Defiant Pakistan Walks a Path to Isolation is by
Amin Saikal, published in the Sydney Morning Herald of August 13, 1999. It had
the sub-head: Islamabad's domestic and foreign policies are destabilising the
region. Professor Amin Saikal is director of the Centre for Arab and
Islamic Studies (the Middle East and Central Asia) at the Australian National
University.
Sydney Morning Herald August 13, 1999
Defiant Pakistan walks a path to isolation
Amin Saikal
Islamabad's domestic and foreign policies are destabilising
the region.
The viability of the
state of Pakistan must now be in question as it confronts mounting domestic and
foreign policy crises.
Its Government is
facing bankruptcy and growing internal disorder, and the country has within the
past month suffered two humiliating debacles in its relations with India and
Afghanistan which quite overshadow the current row with India over the downing
of a Pakistani plane.
First, there was
Islamabad's infiltration of hundreds of fighters into Indian-controlled Kashmir,
and their subsequent withdrawal, under pressure from India and the
international community, especially the United States.
To compensate for its
defeat on the Kashmir front, Islamabad has been pressing for a military victory
in Afghanistan.
In the past month, it
has dispatched to Afghanistan thousands of additional Islamic militants (a good
way to make sure they don't turn on the Government over Kashmir), along with
many "retired" regular troops to bolster its surrogate militia, the
ultra-orthodox Taliban.
This has enabled the
Taliban to launch an offensive against the Afghan northern opposition forces,
led by Commander Ahmed Shah Massoud.
The scale of
Pakistani involvement has grown so large that last week the UN
Secretary-General's representative for Afghanistan, Lakhdar Brahimi, finally
broke his silence to voice extremely pointed criticism of Pakistan's role in
Afghanistan.
However, as it has
turned out, Pakistan has ended up with another military defeat.
The Taliban
offensives, launched in late July, were decisively rebuffed by Massoud whose
forces launched a counter-offensive which has not only regained all the
territories which they had initially lost, but also inflicted a humiliating
defeat on Pakistan.
They killed more than
1,000 Taliban fighters, including many Pakistanis, and injured and captured
hundreds more.
Despite widespread
reports of Pakistan's support of the Taliban, Islamabad has again denied any
involvement.
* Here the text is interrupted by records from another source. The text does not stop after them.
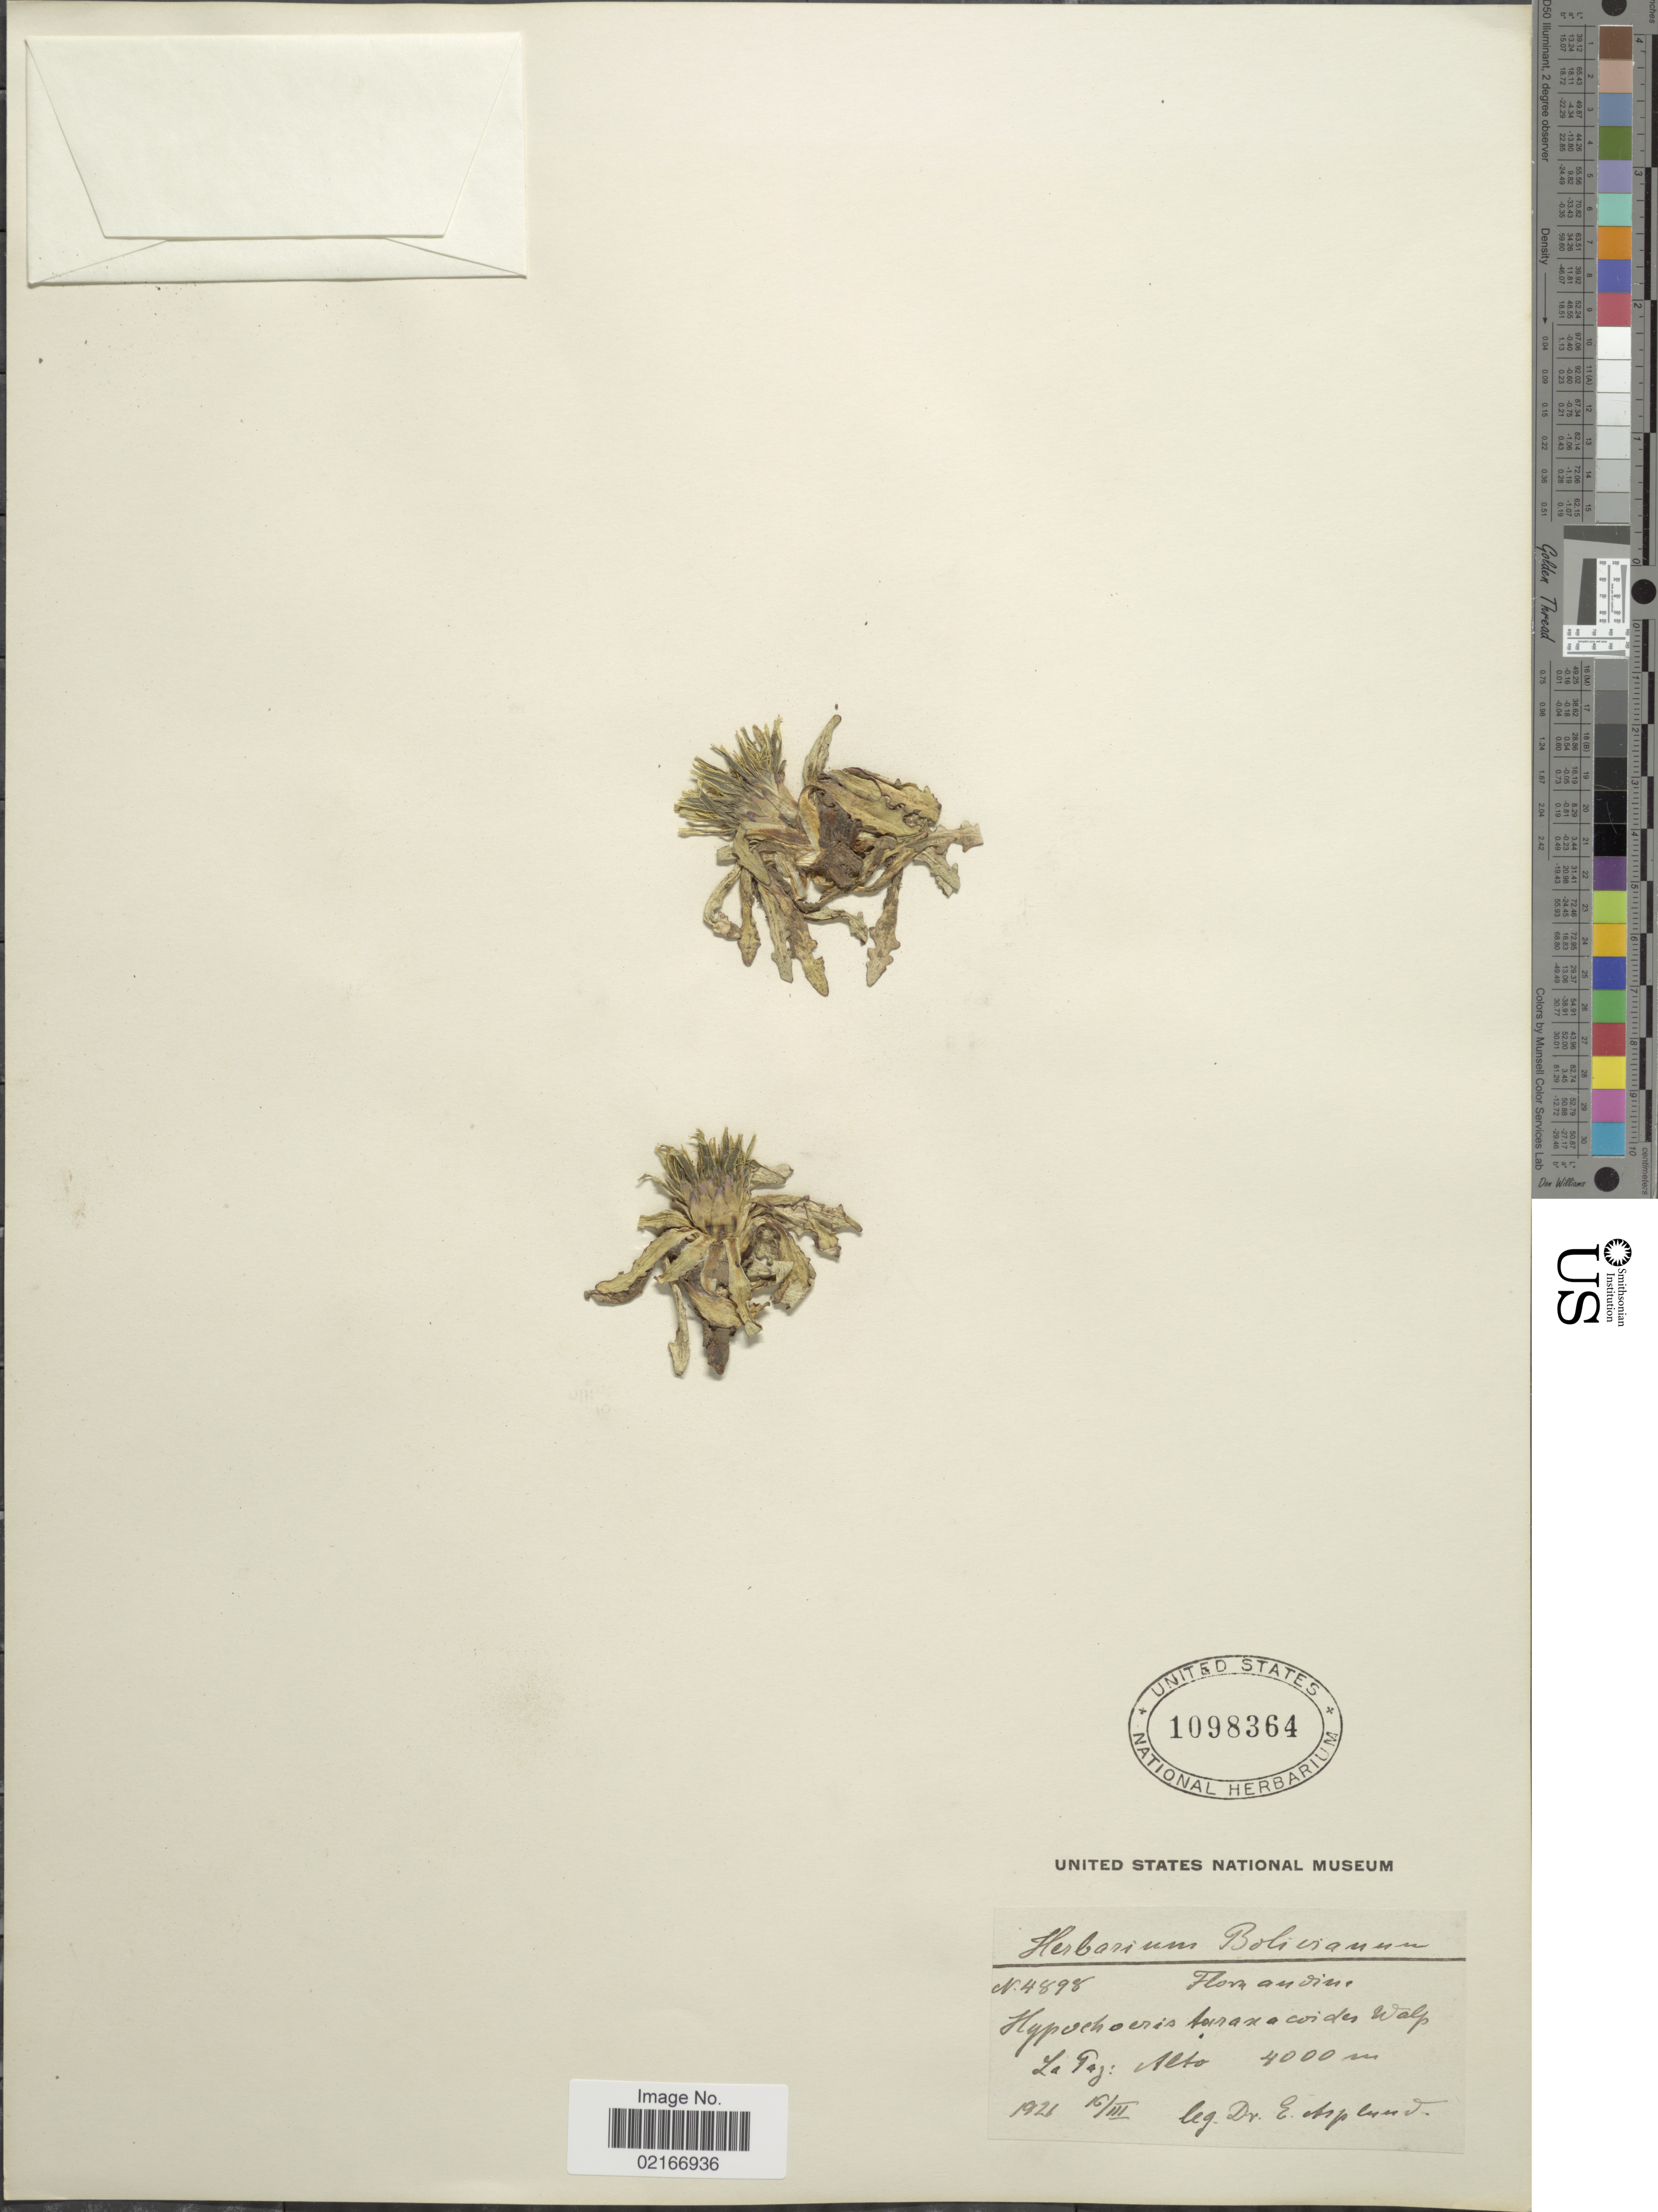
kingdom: Plantae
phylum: Tracheophyta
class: Magnoliopsida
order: Asterales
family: Asteraceae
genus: Hypochaeris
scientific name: Hypochaeris taraxacoides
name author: Ball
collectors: E. Asplund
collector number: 4898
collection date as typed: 1921 16/III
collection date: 1921-03-16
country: Bolivia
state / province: La Paz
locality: Andine. Alto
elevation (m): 4000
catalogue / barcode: US 1098364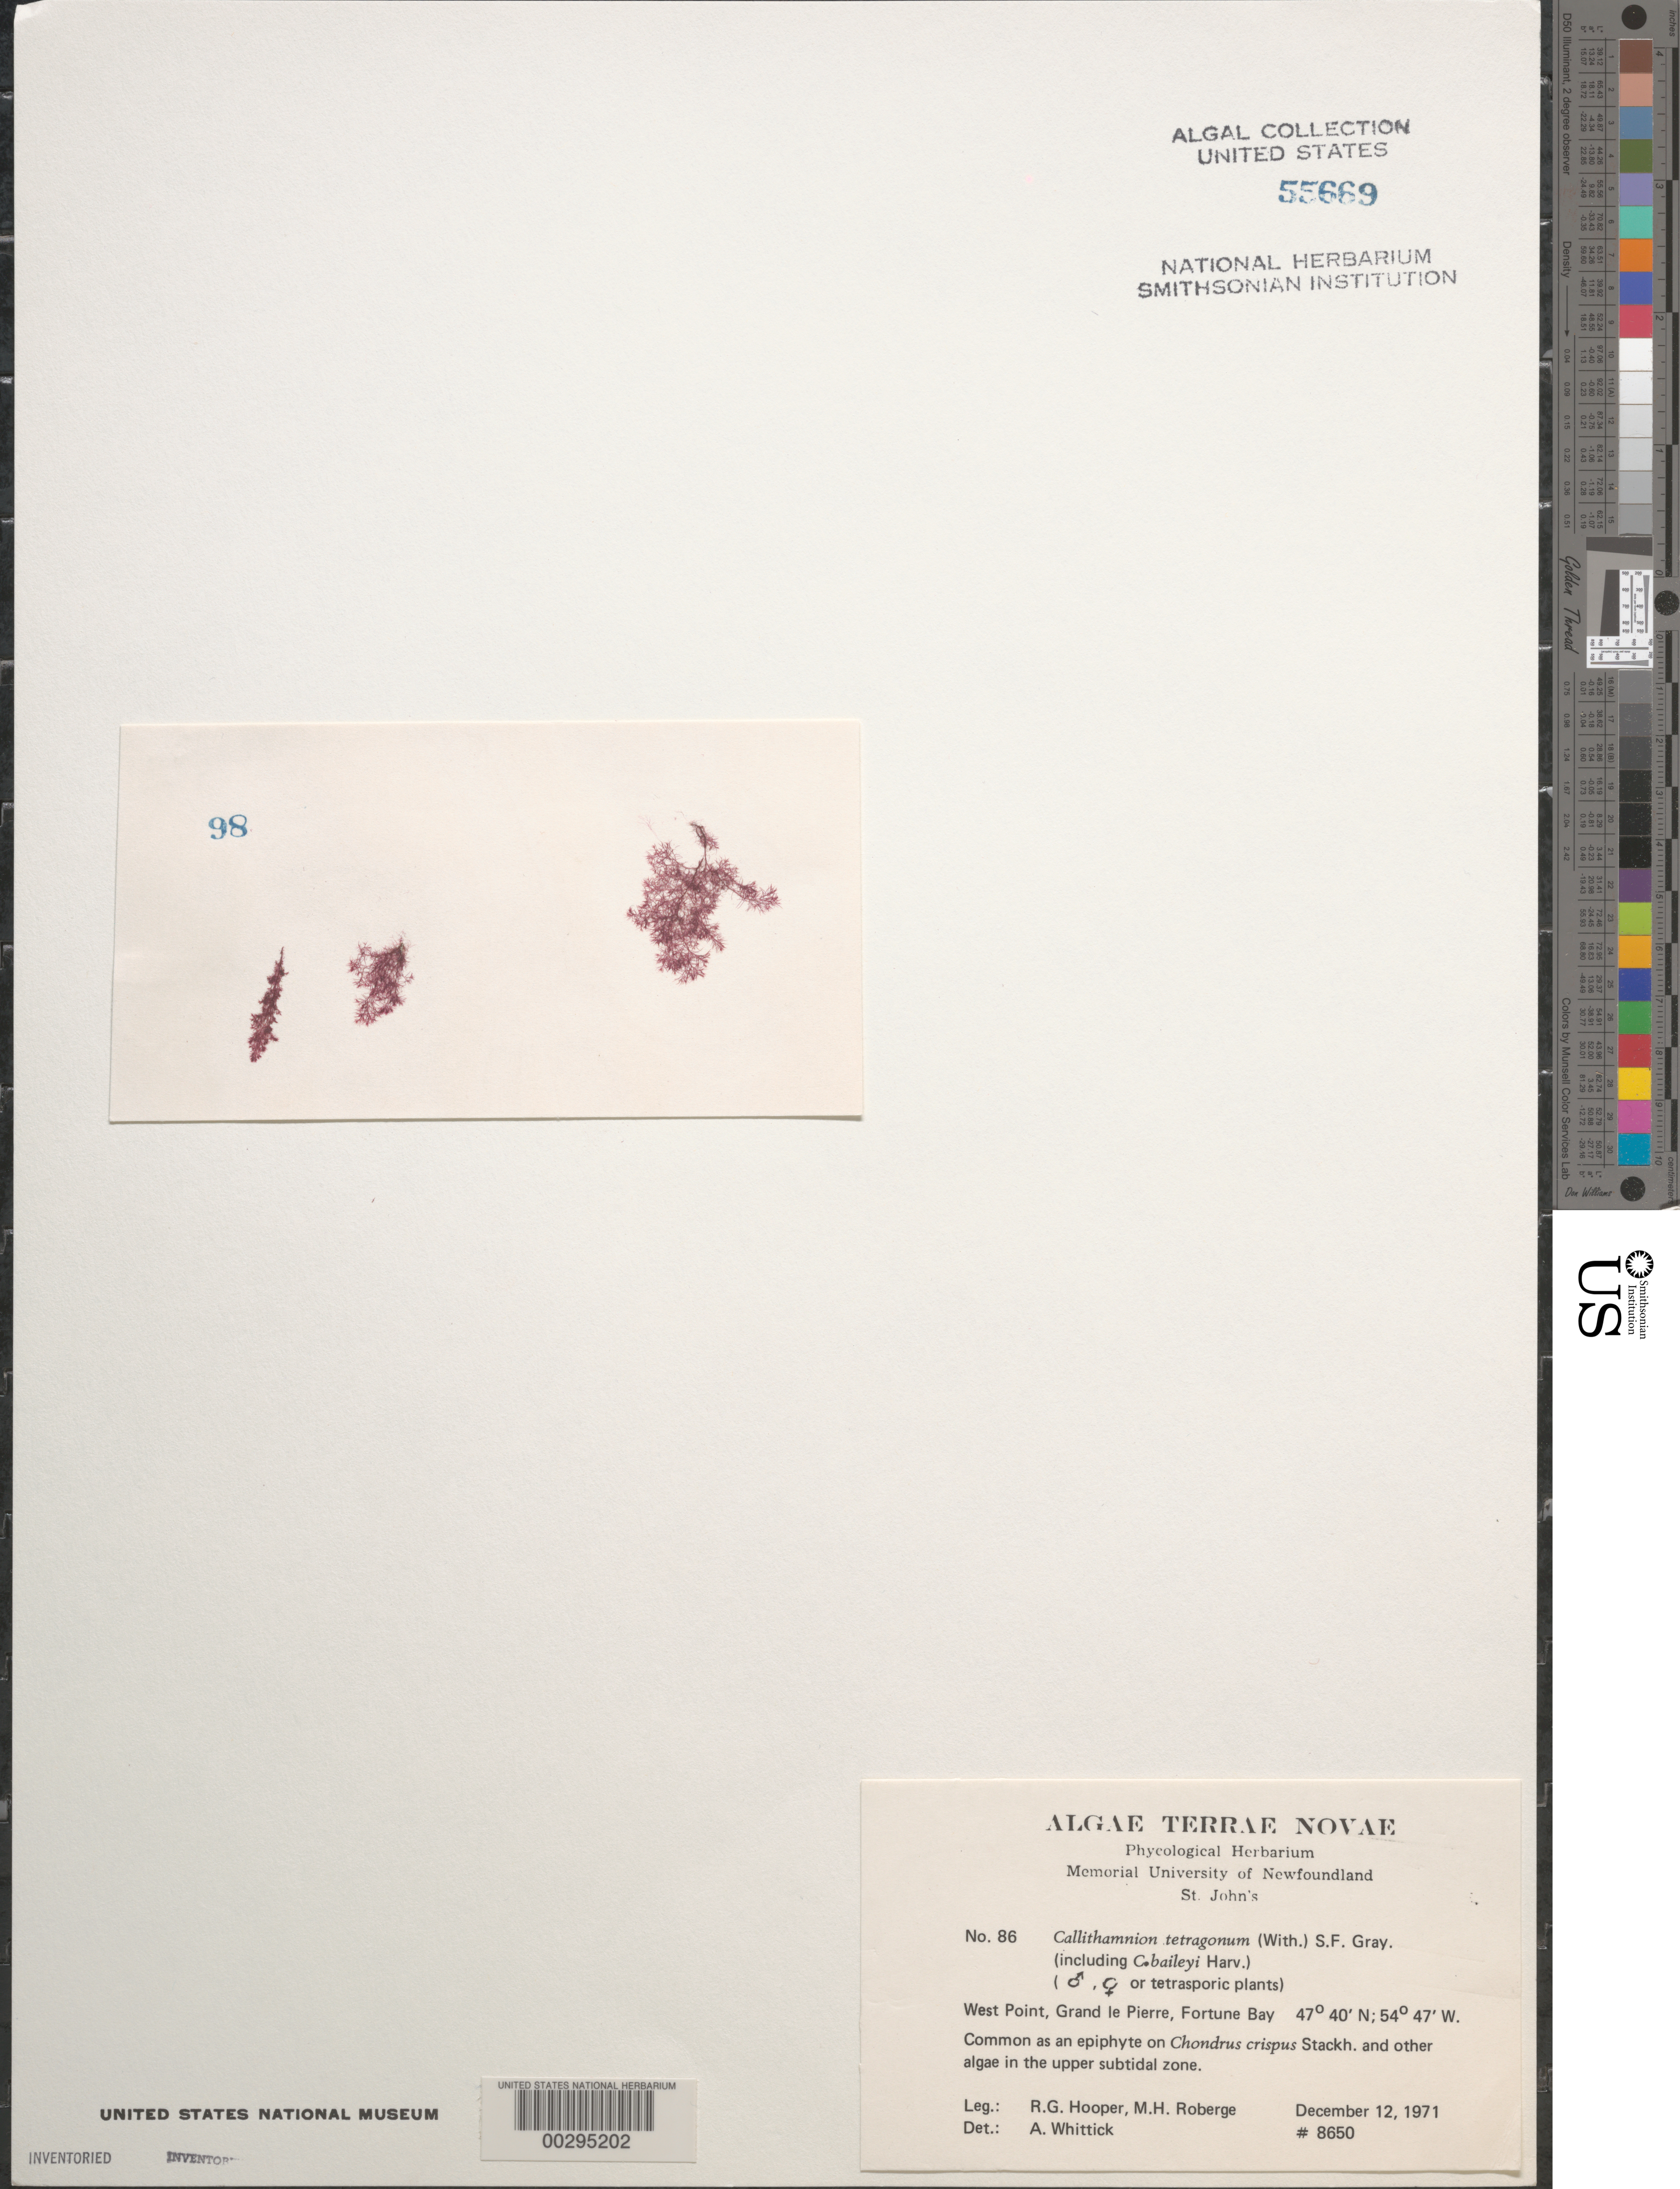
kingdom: Plantae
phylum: Rhodophyta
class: Florideophyceae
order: Ceramiales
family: Callithamniaceae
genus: Callithamnion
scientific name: Callithamnion tetragonum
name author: (With.) S.F. Gray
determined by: Whittick, A.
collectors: R. G. Hooper & M. Roberge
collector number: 8650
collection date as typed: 12 Dec 1971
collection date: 1971-12-12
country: Canada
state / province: Newfoundland and Labrador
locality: West Point, Grand le Pierre, Fortune Bay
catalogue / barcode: US 55669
Yet it has done nothing either to interrupt the supply of manpower
and firepower to the Taliban, or to prevent large-scale recruitment of young
Pakistanis to fight in Afghanistan.
Similarly, it has
paid no more than lip service to UN attempts to find a negotiated settlement to
the Afghan conflict. While it has publicly adopted a stand in support of a
political resolution, in reality it has pressed for a military solution.
In the wake of its
latest fiasco, Massoud has again called for a political solution to the Afghan
conflict, but the Taliban leader, Mullah Omar - who in military matters cannot
act independently of Pakistan, or, more specifically, its military
intelligence, ISI - has responded by ordering further military action against
the opposition.
Meanwhile, Islamabad
continues to acquiesce in the Taliban's protection of America's most wanted
enemy, the Saudi dissident Osama Bin Laden.
While Pakistan offers
the only possible route through which Bin Laden and his associates can get in
and out of Afghanistan, Islamabad has repeatedly supported the Taliban's false
propaganda claims about the periodical disappearance and reappearance of the
Saudi. It seems Islamabad wants to use the presence of Bin Laden as leverage in
bargaining with the US and Saudi Arabia.
The problem is that
Pakistan's leadership does not appear to appreciate the way that the interplay
between its foreign policy adventures and domestic orchestrations can only
worsen Pakistan's position, and exacerbate the country's domestic problems and
international isolation.
It is time for
Pakistan's leaders to wake up and save the country from sliding further into
the abyss, and avoid destabilising the region any further.
Professor Amin Saikal
is director of the Centre for Arab and Islamic Studies (the Middle East and
Central Asia) at the Australian National University.